WHAT YOU HAVE TO DO: A word-for-word copy of every entry below is required; the images do not belong in it.

INFORMATION:
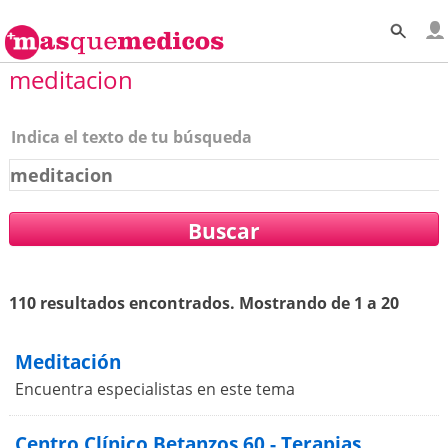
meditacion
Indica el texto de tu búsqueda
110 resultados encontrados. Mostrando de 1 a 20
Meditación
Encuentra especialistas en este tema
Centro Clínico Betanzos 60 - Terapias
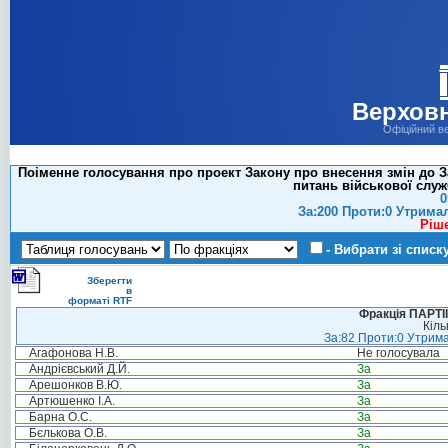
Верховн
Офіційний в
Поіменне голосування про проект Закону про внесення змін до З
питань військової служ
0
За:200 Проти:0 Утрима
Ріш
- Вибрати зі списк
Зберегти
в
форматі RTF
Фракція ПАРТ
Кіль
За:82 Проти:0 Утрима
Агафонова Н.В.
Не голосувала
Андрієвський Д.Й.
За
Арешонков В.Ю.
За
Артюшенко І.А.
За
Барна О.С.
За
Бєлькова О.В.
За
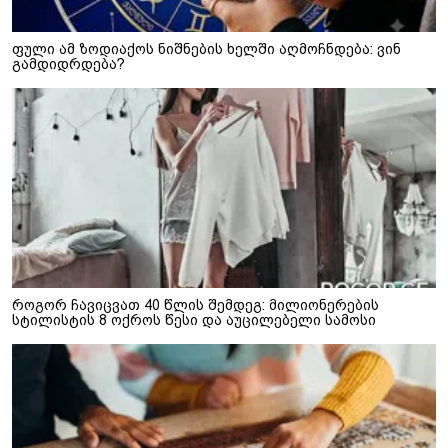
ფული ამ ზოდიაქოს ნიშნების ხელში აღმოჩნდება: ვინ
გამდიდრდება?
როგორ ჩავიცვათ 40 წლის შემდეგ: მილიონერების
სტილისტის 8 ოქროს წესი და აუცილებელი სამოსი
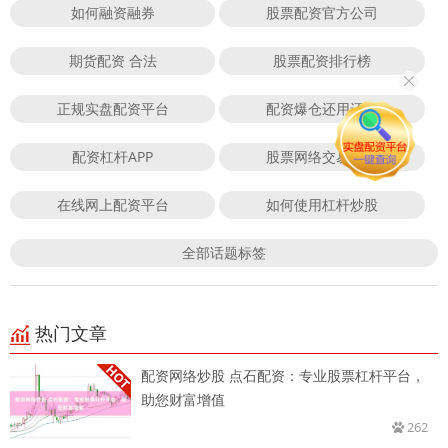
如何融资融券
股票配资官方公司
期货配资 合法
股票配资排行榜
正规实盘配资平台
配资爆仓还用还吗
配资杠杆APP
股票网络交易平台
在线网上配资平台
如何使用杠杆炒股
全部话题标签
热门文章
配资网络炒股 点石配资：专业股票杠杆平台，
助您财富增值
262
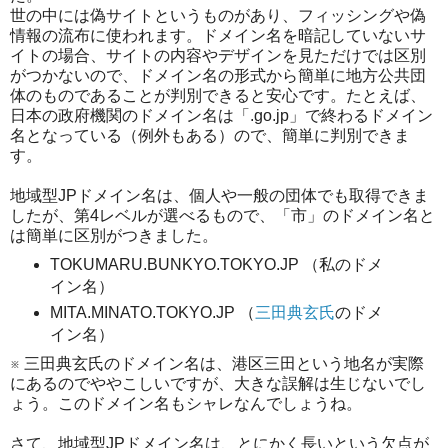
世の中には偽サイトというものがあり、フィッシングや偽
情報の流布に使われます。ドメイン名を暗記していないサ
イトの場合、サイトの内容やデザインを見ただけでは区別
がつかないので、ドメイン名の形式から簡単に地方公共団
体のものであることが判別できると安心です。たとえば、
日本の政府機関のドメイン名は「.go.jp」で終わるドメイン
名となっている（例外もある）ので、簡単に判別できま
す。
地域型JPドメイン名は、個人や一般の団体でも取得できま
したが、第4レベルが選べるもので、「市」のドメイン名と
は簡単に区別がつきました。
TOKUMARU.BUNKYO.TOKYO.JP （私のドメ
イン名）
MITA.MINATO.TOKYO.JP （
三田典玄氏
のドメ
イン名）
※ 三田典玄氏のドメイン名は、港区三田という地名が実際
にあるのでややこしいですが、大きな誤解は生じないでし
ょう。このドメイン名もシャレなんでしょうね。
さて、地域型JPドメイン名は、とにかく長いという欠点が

ANSWER FOR THIS EXERCISE:
meditacion
Indica el texto de tu búsqueda
110 resultados encontrados. Mostrando de 1 a 20
Meditación
Encuentra especialistas en este tema
Centro Clínico Betanzos 60 - Terapias
Верховн
Офіційний в
Поіменне голосування про проект Закону про внесення змін до З
питань військової служ
0
За:200 Проти:0 Утрима
Ріш
- Вибрати зі списк
Зберегти
в
форматі RTF
Фракція ПАРТ
Кіль
За:82 Проти:0 Утрима
Агафонова Н.В.
Не голосувала
Андрієвський Д.Й.
За
Арешонков В.Ю.
За
Артюшенко І.А.
За
Барна О.С.
За
Бєлькова О.В.
За
ფული ამ ზოდიაქოს ნიშნების ხელში აღმოჩნდება: ვინ
გამდიდრდება?
როგორ ჩავიცვათ 40 წლის შემდეგ: მილიონერების
სტილისტის 8 ოქროს წესი და აუცილებელი სამოსი
如何融资融券
股票配资官方公司
期货配资 合法
股票配资排行榜
正规实盘配资平台
配资爆仓还用还吗
配资杠杆APP
股票网络交易平台
在线网上配资平台
如何使用杠杆炒股
全部话题标签
热门文章
配资网络炒股 点石配资：专业股票杠杆平台，
助您财富增值
262
世の中には偽サイトというものがあり、フィッシングや偽
情報の流布に使われます。ドメイン名を暗記していないサ
イトの場合、サイトの内容やデザインを見ただけでは区別
がつかないので、ドメイン名の形式から簡単に地方公共団
体のものであることが判別できると安心です。たとえば、
日本の政府機関のドメイン名は「.go.jp」で終わるドメイン
名となっている（例外もある）ので、簡単に判別できま
す。
地域型JPドメイン名は、個人や一般の団体でも取得できま
したが、第4レベルが選べるもので、「市」のドメイン名と
は簡単に区別がつきました。
TOKUMARU.BUNKYO.TOKYO.JP （私のドメ
イン名）
MITA.MINATO.TOKYO.JP （
三田典玄氏
のドメ
イン名）
※ 三田典玄氏のドメイン名は、港区三田という地名が実際
にあるのでややこしいですが、大きな誤解は生じないでし
ょう。このドメイン名もシャレなんでしょうね。
さて、地域型JPドメイン名は、とにかく長いという欠点が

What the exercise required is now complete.